Wouldn’t you like to own a business where there is no competition? Better yet, wouldn’t it be great not to have to worry about competitors coming into your market? There are, of course, very few businesses that have such high barriers.
In Kona, Hawaii some of the big barriers to entry include the following:
- Exclusive distributorships. Many people don’t know that the major car dealerships in Hilo and Kona are owned by the same company. So, in effect, if you want to buy a new Toyota on the Big Island, you have to buy from the one dealer (with two locations) with the exclusive rights to the Big Island. It’s highly unlikely that Toyota would grant another distributorship on the island, so our local Toyota dealer is in a very enviable position: a monopoly.
- Government regulations and permitting. The old joke about slips at the harbor was that you needed to buy a “business” to get a slot. The business was an old, beaten up boat in a slip. The boat was worth nothing, but the slip was worth a lot. Another area with insurmountable barriers is Mauna Kea summit tours. There are no permits available, and the supply of tours is much smaller than the demand, so those with permits have a very protected and profitable market.
- Customer loyalty. Many B2B businesses that come to Kona Impact complain about the “old boys network” in Kona. They claim that they will offer better prices, products or service, yet the “old boys” don’t give them the time of day. I’m not so sure how much this is true, but loyalty to businesses you know and trust does create strong barriers to entry.

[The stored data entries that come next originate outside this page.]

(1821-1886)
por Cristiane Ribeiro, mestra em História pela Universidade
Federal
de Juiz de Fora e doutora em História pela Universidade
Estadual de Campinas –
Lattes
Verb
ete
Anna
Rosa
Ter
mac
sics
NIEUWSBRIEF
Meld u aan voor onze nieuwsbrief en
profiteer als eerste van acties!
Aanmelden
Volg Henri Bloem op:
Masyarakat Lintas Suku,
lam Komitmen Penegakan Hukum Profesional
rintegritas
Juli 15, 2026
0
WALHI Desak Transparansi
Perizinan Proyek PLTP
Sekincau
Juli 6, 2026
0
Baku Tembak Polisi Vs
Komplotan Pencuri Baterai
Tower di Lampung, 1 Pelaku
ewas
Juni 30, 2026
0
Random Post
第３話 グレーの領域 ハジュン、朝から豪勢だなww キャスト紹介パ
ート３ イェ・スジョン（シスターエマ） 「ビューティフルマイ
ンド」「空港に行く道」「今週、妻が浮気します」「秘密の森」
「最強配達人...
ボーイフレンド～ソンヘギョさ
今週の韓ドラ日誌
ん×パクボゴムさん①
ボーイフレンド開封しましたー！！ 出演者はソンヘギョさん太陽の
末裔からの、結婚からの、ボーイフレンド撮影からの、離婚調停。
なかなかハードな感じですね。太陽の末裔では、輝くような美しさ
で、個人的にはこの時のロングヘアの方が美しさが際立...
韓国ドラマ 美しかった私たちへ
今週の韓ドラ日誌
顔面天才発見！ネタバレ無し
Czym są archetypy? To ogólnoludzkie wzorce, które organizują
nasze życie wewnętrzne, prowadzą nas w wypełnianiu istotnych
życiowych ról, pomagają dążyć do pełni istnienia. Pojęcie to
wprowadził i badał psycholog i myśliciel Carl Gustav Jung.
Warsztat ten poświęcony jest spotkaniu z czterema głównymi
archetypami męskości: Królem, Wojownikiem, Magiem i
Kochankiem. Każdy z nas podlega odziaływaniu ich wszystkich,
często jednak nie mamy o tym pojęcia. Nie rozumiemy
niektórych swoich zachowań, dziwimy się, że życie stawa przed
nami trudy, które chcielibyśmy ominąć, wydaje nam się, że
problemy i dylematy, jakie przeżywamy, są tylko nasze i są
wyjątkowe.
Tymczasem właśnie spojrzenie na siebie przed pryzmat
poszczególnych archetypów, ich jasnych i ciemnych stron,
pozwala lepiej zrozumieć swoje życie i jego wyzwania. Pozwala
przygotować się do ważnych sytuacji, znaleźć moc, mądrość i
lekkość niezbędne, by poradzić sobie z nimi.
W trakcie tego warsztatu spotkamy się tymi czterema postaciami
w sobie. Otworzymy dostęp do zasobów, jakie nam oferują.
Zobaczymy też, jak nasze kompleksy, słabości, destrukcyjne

- Capital Costs and Market Needs. Some machinery-based businesses and transportation businesses require hundreds of thousands, if not millions of dollars, to get started. Given the small Kona market, it does not make sense to have two businesses doing the same thing. If you think of Kona Trans or a few of the big snorkel charter businesses, you can see how startup costs would be a formidable barrier to entry.

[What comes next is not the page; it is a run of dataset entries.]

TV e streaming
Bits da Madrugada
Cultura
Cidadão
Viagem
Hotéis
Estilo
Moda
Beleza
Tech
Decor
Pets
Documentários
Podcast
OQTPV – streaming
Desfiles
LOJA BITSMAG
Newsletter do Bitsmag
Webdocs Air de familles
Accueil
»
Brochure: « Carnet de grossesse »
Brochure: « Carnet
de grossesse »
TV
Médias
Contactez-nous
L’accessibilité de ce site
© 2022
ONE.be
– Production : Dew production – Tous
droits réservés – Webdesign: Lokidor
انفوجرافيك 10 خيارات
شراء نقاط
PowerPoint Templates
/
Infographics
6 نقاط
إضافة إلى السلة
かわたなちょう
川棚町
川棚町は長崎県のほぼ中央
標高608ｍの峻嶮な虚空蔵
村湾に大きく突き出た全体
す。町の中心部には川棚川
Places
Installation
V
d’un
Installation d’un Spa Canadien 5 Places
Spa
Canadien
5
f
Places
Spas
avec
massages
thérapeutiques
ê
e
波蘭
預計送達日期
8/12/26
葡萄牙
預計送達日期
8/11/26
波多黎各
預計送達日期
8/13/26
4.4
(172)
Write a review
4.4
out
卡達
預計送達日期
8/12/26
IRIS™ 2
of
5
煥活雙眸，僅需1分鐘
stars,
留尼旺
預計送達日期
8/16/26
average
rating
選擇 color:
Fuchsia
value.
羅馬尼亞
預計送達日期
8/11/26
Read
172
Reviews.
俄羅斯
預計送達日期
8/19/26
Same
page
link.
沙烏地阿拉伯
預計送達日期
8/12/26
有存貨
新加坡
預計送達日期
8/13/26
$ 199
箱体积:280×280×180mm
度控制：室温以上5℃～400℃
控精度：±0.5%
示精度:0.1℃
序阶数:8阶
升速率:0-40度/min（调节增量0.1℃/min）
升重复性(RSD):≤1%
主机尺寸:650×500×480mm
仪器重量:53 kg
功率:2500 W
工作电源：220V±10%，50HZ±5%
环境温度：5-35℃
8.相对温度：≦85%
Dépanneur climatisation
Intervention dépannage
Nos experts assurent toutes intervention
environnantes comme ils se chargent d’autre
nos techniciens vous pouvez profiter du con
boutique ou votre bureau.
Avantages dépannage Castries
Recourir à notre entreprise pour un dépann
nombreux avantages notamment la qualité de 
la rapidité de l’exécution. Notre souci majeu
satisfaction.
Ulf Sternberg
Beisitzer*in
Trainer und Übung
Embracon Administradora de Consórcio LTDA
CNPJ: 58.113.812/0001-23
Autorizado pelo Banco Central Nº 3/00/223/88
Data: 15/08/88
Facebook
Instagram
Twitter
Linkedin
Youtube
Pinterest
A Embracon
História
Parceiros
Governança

If we look at a business like Fair Wind, we can see that they have all four of the above barriers to entry (an exclusive spot at Keauhou Bay, Kealakekua Bay mooring permit, high customer loyalty and huge startup costs), which is probably why they are the envy of every water recreation business.
Here are few things we see as ineffective barriers to entry for Kona businesses:watch The Revenant 2015 film now
- Reliance on new technology. We’ve seen this with several upstart businesses: they buy into a new technology, thinking it will be so compelling that it will dominate the market. I’ve seen this with video production/filming, printing, cleaning machines and products and lot of franchise based businesses. The problem is that technology inevitably improves while costs go down, so the presumed barrier is very short lived.

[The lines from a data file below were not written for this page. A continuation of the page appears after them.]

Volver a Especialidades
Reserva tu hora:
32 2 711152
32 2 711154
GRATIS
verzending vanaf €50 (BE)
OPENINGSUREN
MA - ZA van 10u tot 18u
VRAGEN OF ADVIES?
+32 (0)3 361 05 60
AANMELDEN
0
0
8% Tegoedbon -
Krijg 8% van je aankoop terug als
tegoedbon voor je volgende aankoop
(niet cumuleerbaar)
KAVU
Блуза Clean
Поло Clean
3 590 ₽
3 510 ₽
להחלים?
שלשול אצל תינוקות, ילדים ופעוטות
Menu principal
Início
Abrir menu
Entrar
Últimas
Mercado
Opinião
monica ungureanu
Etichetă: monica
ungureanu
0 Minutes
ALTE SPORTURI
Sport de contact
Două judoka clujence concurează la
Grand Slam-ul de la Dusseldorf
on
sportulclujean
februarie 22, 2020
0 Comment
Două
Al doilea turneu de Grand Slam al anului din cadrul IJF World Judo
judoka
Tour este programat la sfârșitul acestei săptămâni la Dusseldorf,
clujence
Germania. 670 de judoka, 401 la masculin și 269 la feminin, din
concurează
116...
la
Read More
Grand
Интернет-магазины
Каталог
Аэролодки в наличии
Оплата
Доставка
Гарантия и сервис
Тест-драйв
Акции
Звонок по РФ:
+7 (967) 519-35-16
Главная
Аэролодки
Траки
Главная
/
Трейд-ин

- Relying on saturating traditional advertising. I’ve seen businesses start in Kona that do big, full-page newspaper ads hoping that will kick start the business. Then, after spending several thousand dollars in a short time, they realize the foolishness of such a big print ad spend. That old saying about not putting all your eggs in one basket is very apropos when it comes to advertising.
- Using predatory pricing. This is another often ill-fated approach to building a business and establishing barriers to entry. Rushing to the bottom in pricing is a sure-fire way to make you busy and broke. Changing the perception that you are a low-cost provider (often associated with inferior goods and service) is a very hard perception to change. We often find that the low-price entry has often miscalculated costs of doing business in Kona, and, over time goes out of business because it is unable to achieve profitability.
When you are starting or buying a business in Kona, Hawaii, think carefully about what barriers to entry exist and how you can create more. Some business with very low initial barriers to entry includes massage therapy, real estate and landscaping. That does not mean that these are horrible career choices; it just means that you need to work hard to differentiate yourself from your competitors. You also need to keep innovating and marketing to find sustained success.